Ya, ketika dalam masa pengasingan Kaisar Veroch dikabarkan telah tutup usia, selain karna faktor umur faktor kesehatan juga mempengaruhinya. Otomatis Maxwell naik takhta, hal ini pun menambah kecemasan para petinggi kekaisaran karna Maxwell naik takhta sebelum mempunyai pasangan. Para petinggi berdiskusi dengan ibu suri melakukan seleksi ketat terhadap calon pasangan untuk Maxwell yang akan menjadi Permaisuri kekaisaran Veroch nantinya.

"Kau masih bertanya mengapa aku tak mendapat bagian apa-apa?" Lauren menatap dingin Edgar

"Ah aku hampir saja lupa, kau putri kekaisaran Veroch yang terbuang"

"Senang jika kau masih mengingatnya" Lauren tersenyum tipis

"Aku peringatkan sekali lagi, jangan lakukan hal bodoh yang sama yaitu menyakiti Maddie!" Edgar berkata tegas dengan kata-katanya

"Apa aku masih berani berharapan dengan 3 harimau Maddiya Fello? Mungkin dulu aku sangat berani namun kini rasanya akan sangat membuang-buang tenaga"

Edgar mengernyitkan dahinya

"Lalu apa yang kau rencanakan?" Ucapnya curiga

"Kau masih saja mencurigaiku hm?" Lauren berjalan mendekat "Kini hanya kau yang aku miliki, dan nama belakangku pun kini marga namamu dan juga aku sudah tidak mendapatkan apa-apa dari ayahku, kini hanya kau satu-satunya peganganku. Bukankah membuatmu jatuh cinta padaku adalah hal penting yang harusnya ku pikirkan sekarang?"  Lauren berbisik dengan suara rendah yang membuat Edgar meremang

"Kau tau itu hanya akan sia-sia" Edgar tersenyum sumbang

"Jika begitu Theodoric juga tidak buruk"

Sontak Edgar menarik keras rambut Lauren dengan tangannya, seketika terbayang di dalam kepalanya bagaimana Lauren dan Theodore hampir saja berciuman dengan posisi yang membuat dia sendiri muak.

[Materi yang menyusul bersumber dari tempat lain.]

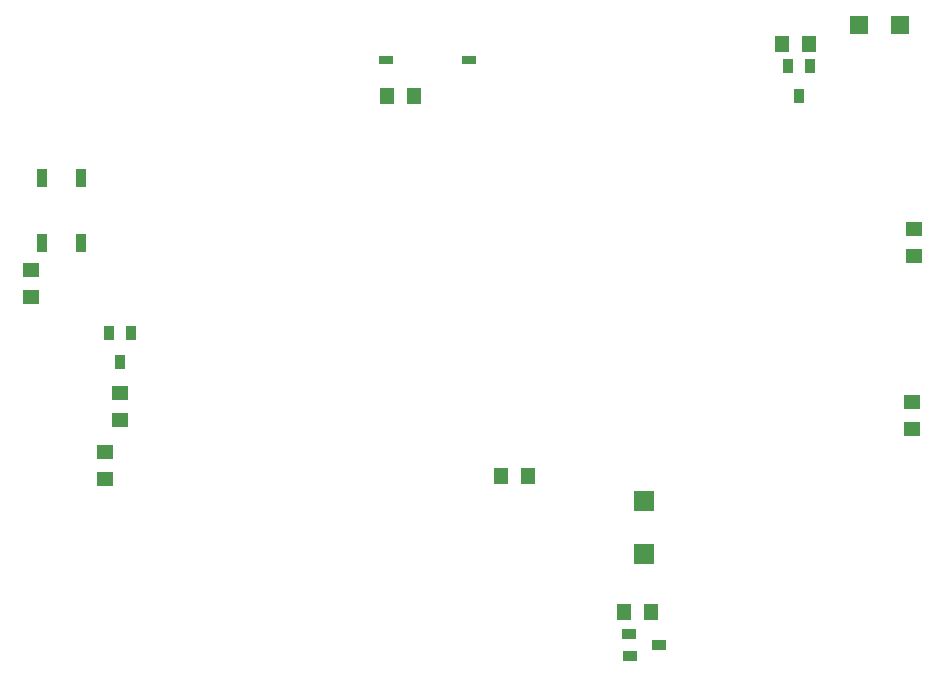
<source format=gtp>
G04 Layer_Color=8421504*
%FSTAX24Y24*%
%MOIN*%
G70*
G01*
G75*
%ADD10R,0.0472X0.0315*%
%ADD11R,0.0600X0.0600*%
%ADD12R,0.0335X0.0472*%
%ADD13R,0.0500X0.0550*%
%ADD14R,0.0550X0.0500*%
%ADD15R,0.0472X0.0335*%
%ADD16R,0.0700X0.0700*%
%ADD17R,0.0354X0.0591*%
D10*
X049658Y04249D02*
D03*
X046902D02*
D03*
D11*
X064015Y043661D02*
D03*
X062665D02*
D03*
D12*
X03802Y032418D02*
D03*
X03765Y0334D02*
D03*
X038394Y033402D02*
D03*
X060646Y041301D02*
D03*
X060276Y042283D02*
D03*
X06102Y042286D02*
D03*
D13*
X046925Y041291D02*
D03*
X047825D02*
D03*
X061001Y043032D02*
D03*
X060101D02*
D03*
X055726Y024094D02*
D03*
X054826D02*
D03*
X051625Y028611D02*
D03*
X050725D02*
D03*
D14*
X064409Y03108D02*
D03*
Y03018D02*
D03*
X064488Y035967D02*
D03*
Y036867D02*
D03*
X03753Y02853D02*
D03*
Y02943D02*
D03*
X038025Y030501D02*
D03*
Y031401D02*
D03*
X03505Y03549D02*
D03*
Y03459D02*
D03*
D15*
X055992Y023D02*
D03*
X05501Y02263D02*
D03*
X055008Y023374D02*
D03*
D16*
X05548Y0278D02*
D03*
Y026028D02*
D03*
D17*
X036732Y038543D02*
D03*
X035433D02*
D03*
X036732Y036378D02*
D03*
X035433D02*
D03*
M02*

</source>
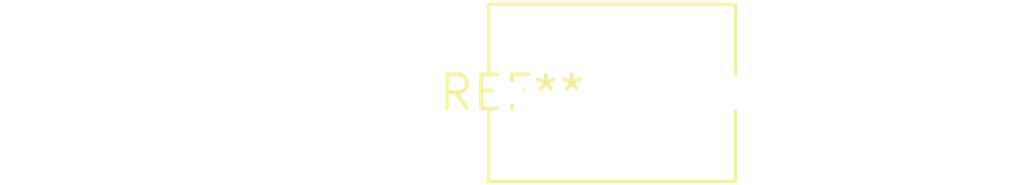
<source format=kicad_pcb>
(kicad_pcb (version 20240108) (generator pcbnew)

  (general
    (thickness 1.6)
  )

  (paper "A4")
  (layers
    (0 "F.Cu" signal)
    (31 "B.Cu" signal)
    (32 "B.Adhes" user "B.Adhesive")
    (33 "F.Adhes" user "F.Adhesive")
    (34 "B.Paste" user)
    (35 "F.Paste" user)
    (36 "B.SilkS" user "B.Silkscreen")
    (37 "F.SilkS" user "F.Silkscreen")
    (38 "B.Mask" user)
    (39 "F.Mask" user)
    (40 "Dwgs.User" user "User.Drawings")
    (41 "Cmts.User" user "User.Comments")
    (42 "Eco1.User" user "User.Eco1")
    (43 "Eco2.User" user "User.Eco2")
    (44 "Edge.Cuts" user)
    (45 "Margin" user)
    (46 "B.CrtYd" user "B.Courtyard")
    (47 "F.CrtYd" user "F.Courtyard")
    (48 "B.Fab" user)
    (49 "F.Fab" user)
    (50 "User.1" user)
    (51 "User.2" user)
    (52 "User.3" user)
    (53 "User.4" user)
    (54 "User.5" user)
    (55 "User.6" user)
    (56 "User.7" user)
    (57 "User.8" user)
    (58 "User.9" user)
  )

  (setup
    (pad_to_mask_clearance 0)
    (pcbplotparams
      (layerselection 0x00010fc_ffffffff)
      (plot_on_all_layers_selection 0x0000000_00000000)
      (disableapertmacros false)
      (usegerberextensions false)
      (usegerberattributes false)
      (usegerberadvancedattributes false)
      (creategerberjobfile false)
      (dashed_line_dash_ratio 12.000000)
      (dashed_line_gap_ratio 3.000000)
      (svgprecision 4)
      (plotframeref false)
      (viasonmask false)
      (mode 1)
      (useauxorigin false)
      (hpglpennumber 1)
      (hpglpenspeed 20)
      (hpglpendiameter 15.000000)
      (dxfpolygonmode false)
      (dxfimperialunits false)
      (dxfusepcbnewfont false)
      (psnegative false)
      (psa4output false)
      (plotreference false)
      (plotvalue false)
      (plotinvisibletext false)
      (sketchpadsonfab false)
      (subtractmaskfromsilk false)
      (outputformat 1)
      (mirror false)
      (drillshape 1)
      (scaleselection 1)
      (outputdirectory "")
    )
  )

  (net 0 "")

  (footprint "C_Rect_L9.0mm_W6.4mm_P7.50mm_MKT" (layer "F.Cu") (at 0 0))

)

</source>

Bukan mengaduh kesakitan, Lauren justru malah tersenyum.

"Kenapa? Kau juga bisa melakukan hal yang sama dengan Maddie, dimana lagi kau mencari istri sepertiku hm"

"Lauren Veroch!! Kau benar-benar ahli dalam membangunkan amarahku" rahang Edgar mengetat

Tatapan Lauren yang semulanya masih dengan senyum di bibirnya, kini berubah sinis.

"Jangan berlagak mencintaiku sialan! Kau pikir aku akan setia padamu heh? Aku bahkan tidak sungkan mengotori namaku, aku juga tidak peduli jika mendapatkan penilaian buruk dari Mama mu, yang hanya aku inginkan kini adalah dicintai!! Aku ingin merasakan emosi itu!!" Lauren setengah berteriak

Edgar kehabisan kata-katanya

"Mengharapkanmu mencintaiku, bukankah harapan yang sia-sia?"